Working with the REPL

Editing code blocks or files in Org-mode, then re-loading & testing changes is quite trivial. Simply launch a REPL (via lein or Emacs) as usual. Everytime you’ve made changes to an .org file, re-tangle it from Emacs (C-c C-v t) or tangle.sh, then reload the namespace in the REPL via (require 'thi.ng.fabric... :reload) or similar.

Leiningen project file

This project file only acts as meta-project definition adding dependencies to all currently existing modules.

(defproject <<project-name>> "<<conf-version()>>"
  :description  "Signal/Collect inspired compute graph infrastructure"
  :url          "<<conf-project-url>>"
  :license      {:name "Apache Software License 2.0"
                 :url "http://www.apache.org/licenses/LICENSE-2.0"
                 :distribution :repo}
  :scm          {:name "git"
                 :url "<<conf-project-url>>"}

  :min-lein-vesion "2.4.0"

  :dependencies [[thi.ng/fabric-core "<<conf-version()>>"]
                 [thi.ng/fabric-facts "<<conf-version()>>"]
                 [thi.ng/fabric-ld "<<conf-version()>>"]]

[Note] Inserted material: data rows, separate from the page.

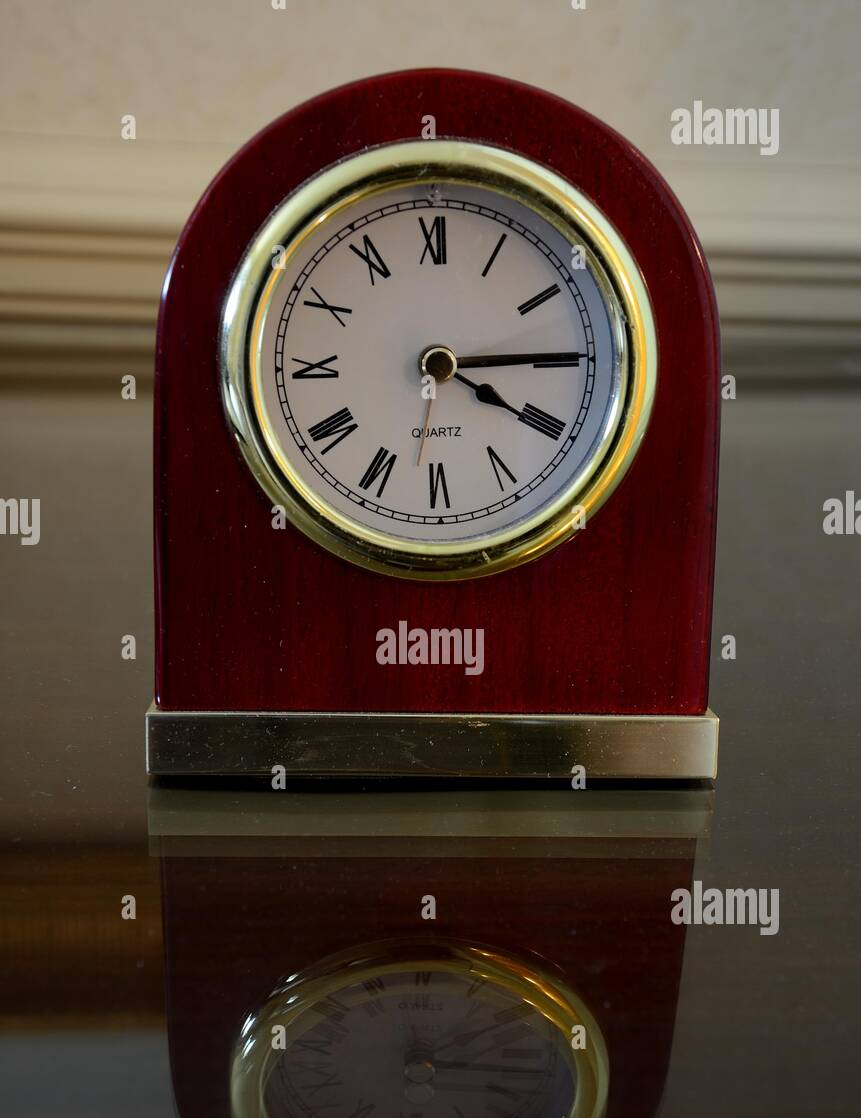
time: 4:14
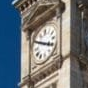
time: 3:49
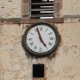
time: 4:56
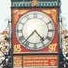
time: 4:37
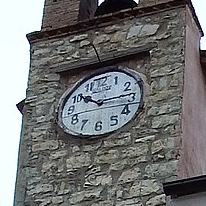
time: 10:13
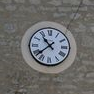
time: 10:38
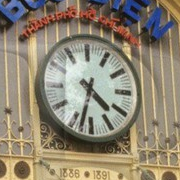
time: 4:32
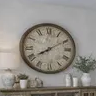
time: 8:09
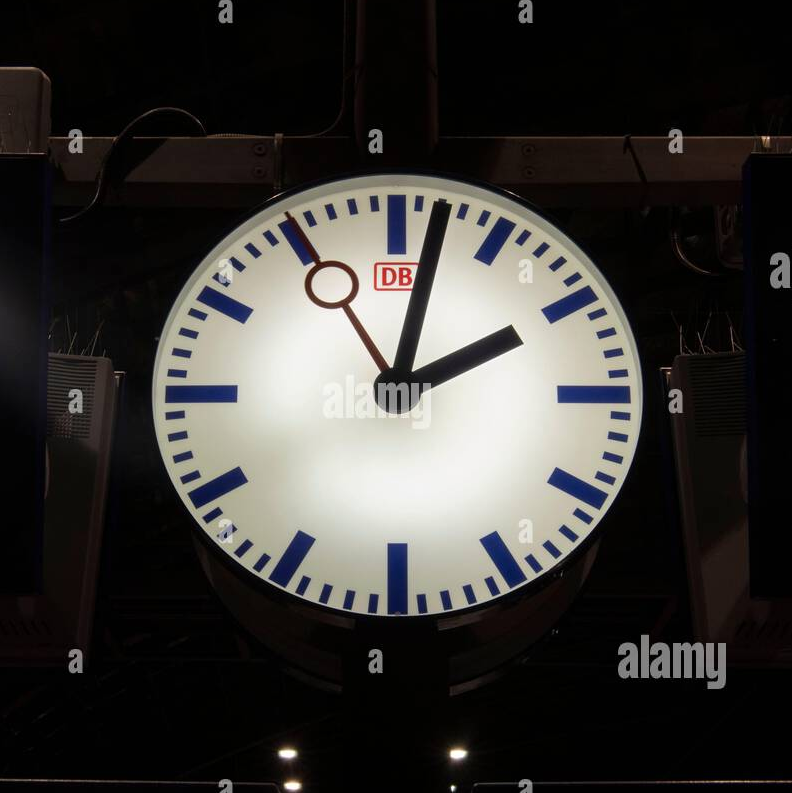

  :pom-addition [:developers [:developer
                              [:name "Karsten Schmidt"]
                              [:url "http://thi.ng/fabric"]
                              [:timezone "0"]]])

Release history

Version Released Description
0.0.388 2015-11-16 refactor LD default graph import handling & route/handler injection
0.0.386 2015-11-14 update LD system config opts, bugfix query registry startup
0.0.382 2015-11-12 LD handler updates, support for custom handlers & middlewares
0.0.376 2015-09-15 query visualization/validation/prefixes, pname caching, DSL fixes, factlog update
0.0.338 2015-09-12 LD module updates, add response types, request validation, DSL bugfixes, more docs
0.0.312 2015-09-08 no code changes, only include ld module as dependency to main fabric artefact
0.0.310 2015-09-08 add fabric-ld module, add alias indexing, large updates to docs
0.0.262 2015-09-05 add optional collect-final!, bugfix group-by qvar selection, refactor DSL
0.0.247 2015-09-04 :bind, :values query opts, negation queries, index sel optimization, DSL updates
0.0.231 2015-09-02 bugfixes, add sub-query opts, DSL extension, map->facts bnode handling
0.0.214 2015-08-29 DSL/aggregation updates, map->facts conversion, fact transforms, more tests
0.0.204 2015-08-28 major query DSL extension, aggregation, FactVertex type
0.0.189 2015-08-27 fact query DSL, query refactoring, doc updates
0.0.167 2015-08-24 fact transformers, path queries, fact query & inference refactoring
0.0.144 2015-08-20 fact query optimizations, N-Triples parser, quad fact support
0.0.131 2015-08-17 fact query updates & recursive removal
0.0.123 2015-08-16 async ctx updates & fact query index caching
0.0.116 2015-08-15 more reusable fact queries
0.0.108 2015-08-14 1st public release

Contributors

Name Role Website
Karsten Schmidt initiator & principal developer http://thi.ng/

License

Copyright © 2015 Karsten Schmidt

This project is open source and licensed under the Apache Software License 2.0.